In 2003, he was elected to the American Society for Clinical Investigation. In 2016, he received the Gerald D. Aurbach Laureate Award for Outstanding Translational Research from the Endocrine Society.

== Research ==
Grinspoon’s primary research has been centered on understanding the neuroendocrine regulation of body composition in HIV patients, and how it relates to the growth hormone (GH) axis. Hypothesizing that augmentation of GH pulsatility might reduce visceral fat, Grinspoon led a series of studies demonstrating that that growth-hormone-releasing drug Tesamorelin reduced visceral fat and triglycerides, while improving adiponectin in patients with HIV. Following the trials, the Federal Drug Administration approved Tesamorelin for HIV-associated lipodystrophy in 2010.

Subsequent studies, published in JAMA and Lancet HIV, demonstrated that Tesamorelin reduced hepatic steatosis as well, the first drug to demonstrate a significant effect among patients with HIV lipodystrophy. He demonstrated significant effects in stimulating hepatic oxidative pathways and reduce inflammatory pathways in gene set enrichment studies. Tesamorelin was also studied in individuals with generalized obesity, where it was observed to reduce cIMT, inflammatory markers, lipids, and visceral adiposity.

He investigated the mechanisms and strategies for addressing cardiovascular disease (CVD) in HIV. His work began with epidemiologic studies that demonstrated increased myocardial infarction rates among HIV patients. He identified a higher prevalence of plaque, particularly noncalcified, lipid-rich plaque. He used FDG PET imaging to demonstrate significant arterial inflammation in asymptomatic, low-traditional risk HIV patients. He conducted studies that characterized coronary plaque morphology in HIV patients, revealing an increased prevalence of high-risk plaques with low attenuation and positive remodeling—features that make them more prone to rupture.

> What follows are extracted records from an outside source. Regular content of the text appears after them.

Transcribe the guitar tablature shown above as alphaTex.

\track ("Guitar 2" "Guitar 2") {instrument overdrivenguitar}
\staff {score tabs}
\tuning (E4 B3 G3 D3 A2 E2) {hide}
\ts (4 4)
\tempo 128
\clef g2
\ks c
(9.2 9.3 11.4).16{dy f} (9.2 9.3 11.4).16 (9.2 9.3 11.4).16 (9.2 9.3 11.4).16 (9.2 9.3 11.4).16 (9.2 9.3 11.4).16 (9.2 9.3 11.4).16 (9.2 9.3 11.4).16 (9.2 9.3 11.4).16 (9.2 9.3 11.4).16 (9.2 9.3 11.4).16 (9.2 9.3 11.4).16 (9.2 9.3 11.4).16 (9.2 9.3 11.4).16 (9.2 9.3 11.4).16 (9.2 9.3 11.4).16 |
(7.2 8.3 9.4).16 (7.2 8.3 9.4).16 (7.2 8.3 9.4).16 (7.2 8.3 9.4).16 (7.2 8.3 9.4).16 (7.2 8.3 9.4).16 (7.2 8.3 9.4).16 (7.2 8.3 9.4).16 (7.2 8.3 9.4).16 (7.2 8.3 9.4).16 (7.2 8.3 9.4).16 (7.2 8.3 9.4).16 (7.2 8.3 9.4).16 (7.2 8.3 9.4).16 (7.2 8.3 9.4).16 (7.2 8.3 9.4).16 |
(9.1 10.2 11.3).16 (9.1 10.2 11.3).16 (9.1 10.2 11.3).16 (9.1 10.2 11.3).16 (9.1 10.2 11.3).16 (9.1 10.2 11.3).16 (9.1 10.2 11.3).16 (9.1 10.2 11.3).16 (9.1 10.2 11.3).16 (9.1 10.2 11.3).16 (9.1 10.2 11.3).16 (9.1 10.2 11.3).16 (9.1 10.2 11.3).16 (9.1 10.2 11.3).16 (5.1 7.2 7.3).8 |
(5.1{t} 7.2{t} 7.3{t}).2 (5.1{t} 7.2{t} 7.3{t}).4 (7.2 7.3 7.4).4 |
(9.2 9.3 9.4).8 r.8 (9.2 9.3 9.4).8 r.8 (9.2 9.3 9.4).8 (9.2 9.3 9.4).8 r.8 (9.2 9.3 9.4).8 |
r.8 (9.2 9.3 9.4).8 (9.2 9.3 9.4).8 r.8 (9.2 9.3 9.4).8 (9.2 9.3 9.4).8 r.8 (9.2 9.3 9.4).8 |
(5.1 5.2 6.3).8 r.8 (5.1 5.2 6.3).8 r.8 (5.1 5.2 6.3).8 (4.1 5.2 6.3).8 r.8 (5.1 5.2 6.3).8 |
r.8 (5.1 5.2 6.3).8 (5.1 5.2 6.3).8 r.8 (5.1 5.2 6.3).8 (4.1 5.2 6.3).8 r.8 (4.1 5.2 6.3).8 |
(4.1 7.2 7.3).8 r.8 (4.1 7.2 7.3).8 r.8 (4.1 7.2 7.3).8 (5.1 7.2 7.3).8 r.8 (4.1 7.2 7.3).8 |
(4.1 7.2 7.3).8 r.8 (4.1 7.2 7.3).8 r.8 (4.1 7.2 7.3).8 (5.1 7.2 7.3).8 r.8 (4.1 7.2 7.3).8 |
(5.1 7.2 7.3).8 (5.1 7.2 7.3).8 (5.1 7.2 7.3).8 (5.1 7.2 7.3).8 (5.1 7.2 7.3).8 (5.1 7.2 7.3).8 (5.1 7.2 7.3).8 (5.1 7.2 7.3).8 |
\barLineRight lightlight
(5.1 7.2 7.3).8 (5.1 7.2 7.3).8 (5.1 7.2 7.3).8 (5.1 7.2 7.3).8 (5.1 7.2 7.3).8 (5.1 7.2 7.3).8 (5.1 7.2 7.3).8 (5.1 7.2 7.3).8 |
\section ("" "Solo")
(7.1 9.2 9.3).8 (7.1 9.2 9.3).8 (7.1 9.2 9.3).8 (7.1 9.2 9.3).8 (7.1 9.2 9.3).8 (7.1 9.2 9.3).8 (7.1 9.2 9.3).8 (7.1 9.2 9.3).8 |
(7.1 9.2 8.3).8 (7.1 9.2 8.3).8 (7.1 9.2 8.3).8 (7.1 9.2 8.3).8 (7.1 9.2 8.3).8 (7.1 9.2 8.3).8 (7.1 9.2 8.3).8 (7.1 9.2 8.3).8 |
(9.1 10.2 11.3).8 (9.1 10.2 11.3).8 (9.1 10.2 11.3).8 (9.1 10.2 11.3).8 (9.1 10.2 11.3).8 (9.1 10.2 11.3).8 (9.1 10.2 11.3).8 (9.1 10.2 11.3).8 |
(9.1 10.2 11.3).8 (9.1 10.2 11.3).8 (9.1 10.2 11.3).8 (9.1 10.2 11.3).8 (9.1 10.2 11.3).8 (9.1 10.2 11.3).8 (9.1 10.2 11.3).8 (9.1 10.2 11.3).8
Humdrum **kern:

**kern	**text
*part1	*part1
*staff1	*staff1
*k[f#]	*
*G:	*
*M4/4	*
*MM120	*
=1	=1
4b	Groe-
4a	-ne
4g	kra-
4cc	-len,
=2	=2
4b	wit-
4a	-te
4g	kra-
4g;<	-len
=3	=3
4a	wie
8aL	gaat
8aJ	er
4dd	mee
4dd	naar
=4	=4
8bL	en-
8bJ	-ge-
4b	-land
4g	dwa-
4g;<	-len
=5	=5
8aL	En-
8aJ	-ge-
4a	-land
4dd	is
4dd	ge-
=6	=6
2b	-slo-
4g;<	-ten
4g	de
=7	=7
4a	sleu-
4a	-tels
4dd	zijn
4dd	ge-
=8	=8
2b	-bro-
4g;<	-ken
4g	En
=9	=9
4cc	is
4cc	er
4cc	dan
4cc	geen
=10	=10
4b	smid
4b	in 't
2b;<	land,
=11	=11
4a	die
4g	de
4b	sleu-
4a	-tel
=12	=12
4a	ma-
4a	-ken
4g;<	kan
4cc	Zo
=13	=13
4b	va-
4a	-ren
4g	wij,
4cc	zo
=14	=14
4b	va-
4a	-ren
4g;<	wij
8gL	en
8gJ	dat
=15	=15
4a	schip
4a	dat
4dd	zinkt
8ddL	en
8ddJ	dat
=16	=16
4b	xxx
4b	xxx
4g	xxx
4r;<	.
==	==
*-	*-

Since 2013, he has been leading the REPRIEVE trial, a global primary prevention study conducted across 12 countries. The REPRIEVE trial was recently halted early by its Data Safety Monitoring Board due to a robust efficacy signal, showing that statin therapy reduced major adverse cardiovascular events—including heart attacks, strokes, and cardiovascular deaths—by 35% over five years compared to placebo.

He was among the first to assess metformin and rosiglitazone to reverse insulin resistance and increase adipogenesis in this population. He recognized reduced DICER as a factor that may contribute to dysfunctional adipose tissue in HIV.

He was granted a US Patent entitled “GHRH or Analogues Thereof for the Use in Treatment of Hepatic Disease."

==Personal life==
He married Winifred Ann Sandler in 1988. They have three children together.

== Works ==

- Grinspoon, Steven K. (April 2003). "Weight loss and wasting in patients infected with human immunodeficiency virus.” Clinical Infectious Diseases 36 (69-78).
- Grinspoon, Steven K. (19 June 2008). “Initiative to Decrease Cardiovascular Risk and Increase Quality of Care for Patients Living With HIV/AIDS”.Circulation (journal) 18
- Grinspoon, Steven K. ;Lake, Jordan, Stanley, Takara; Apovian, Caroline; Brown, Todd. (15 May 2017). “Practical Review of Recognition and Management of Obesity and Lipohypertrophy in Human Immunodeficiency Virus Infection”. Clinical Infectious Diseases 64 (1422–1429).

- Grinspoon, Steven K; Brown, Todd T. (2020) Williams Textbook of Endocrinology:”Endocrinology of HIV/AIDS”. Elsevier.

- Grinspoon, Steven K; Stlanley, Takara L. (January 2022) Oxford Textbook of Endocrinology and Diabetes: “Abnormalities in HIV Infection”. Oxford University Press.

- Grinspoon, Steven K; Zanni, Markella V.; Fitchenbaum, Carl J. (July 23, 2023) New England Journal of Medicine: “Pitavastatin to Prevent Cardiovascular Disease in HIV Infection”. Massachusetts Medical Society.